En los años treinta, Trotski y sus seguidores hablaban de la degeneración burocrática de la Unión Soviética en los tiempos de Stalin. Más tarde, en los setenta, Leszek Ko?akowski recordaba que eso no era sino otro expediente para lavarle la cara al totalitarismo comunista. La burocracia no era el cáncer de un organismo aún sano que podía recurrir a la quimioterapia. En la realidad, la llamada vanguardia de la clase obrera, el Partido Comunista, y los apparatchiki en la Administración y en los organismos de planificación, se habían convertido en una nueva clase. Una clase que se apoderaba del excedente, eso que los marxistas llaman la plusvalía, igual que los capitalistas a los que había sustituido. Había tan solo una diferencia, pequeña pero incómoda: la de los capitalistas de Estado era una apropiación colectiva y no individual. Sus miembros sólo podían disfrutar de sus privilegios a través de su pertenencia al Partido y de una total sumisión a la errática línea política del momento.  Esa legitimidad por persona interpuesta es muy endeble.

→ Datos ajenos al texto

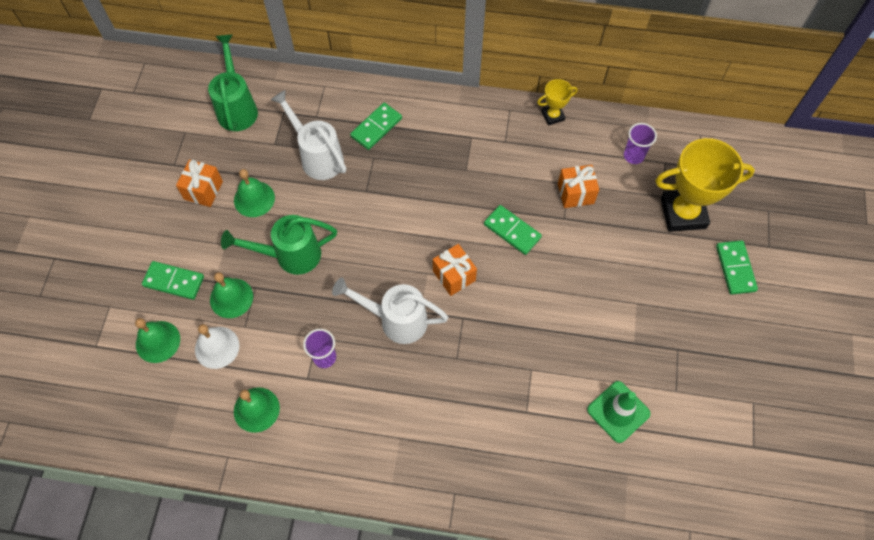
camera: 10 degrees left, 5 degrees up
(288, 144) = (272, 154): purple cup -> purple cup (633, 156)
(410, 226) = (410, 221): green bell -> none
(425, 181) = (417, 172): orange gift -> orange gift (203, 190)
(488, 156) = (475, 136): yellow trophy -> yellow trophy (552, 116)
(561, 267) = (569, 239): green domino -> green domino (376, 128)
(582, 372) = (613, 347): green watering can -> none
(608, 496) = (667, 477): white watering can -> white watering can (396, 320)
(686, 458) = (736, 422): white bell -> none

También en los años setenta, Hillel Ticktin, un trotskista irredento, apuntaba en la revista Critique que la de la burocracia soviética era una posición insostenible. Hasta los relojes parados dan la hora correcta dos veces al día, y en este caso Ticktin tenía razón. Un capitalista que depende de las decisiones del Politburó y que no puede transmitir fácilmente sus privilegios a sus hijos es un capitalista de medio pelo. Que se lo cuenten al antiguo alcalde de Dalian y a su dispuestísima señora. Por eso, en Rusia, lo primero que hicieron los capitalistas de Estado después de 1991 fue repartirse, en desigual pedrea, las joyas de la abuela y quedarse en capitalistas a secas. Los comunistas chinos aún no han llegado a ese estadio. Siguen en la fase de la apropiación grupal. Es imposible predecir cuándo y cómo sucederá el tránsito a la siguiente, pero, como dicen los texanos, apuesto el rancho a que las cosas irán por ese camino. Tal vez lo vea en el tiempo que me queda de vida.

Vuelta a Dalian. Tres semanas después de la primera conversación arriba referida, mis colegas me dan una cena de despedida en la que no faltan las bolas de masa rellenas (dumplings) que, como las monedas en la Fontana de Trevi, auguran un venturoso reencuentro. Como en casi todos los banquetes chinos, los platos son deliciosos y excesivos. Que el huésped vea que no nos falta de . Y, a medida que corren los brindis (gambei) con la aborrecible cerveza china (caliente, con 3,5% o menos de alcohol) y, sobre todo, con alguno de los brutales aguardientes (que, éstos sí, superan a menudo el 60%), sube el diapasón de la charla. Como sólo sé el mandarín suficiente para guiar al taxista de vuelta a casa, me quedo in albis de su contenido. Otra colega que conoce mis carencias lingüísticas me confía: «Estamos hablando de política». Tal vez lo hacían igual en las muchas despedidas anteriores, pero en ninguna de ellas me lo habían hecho saber.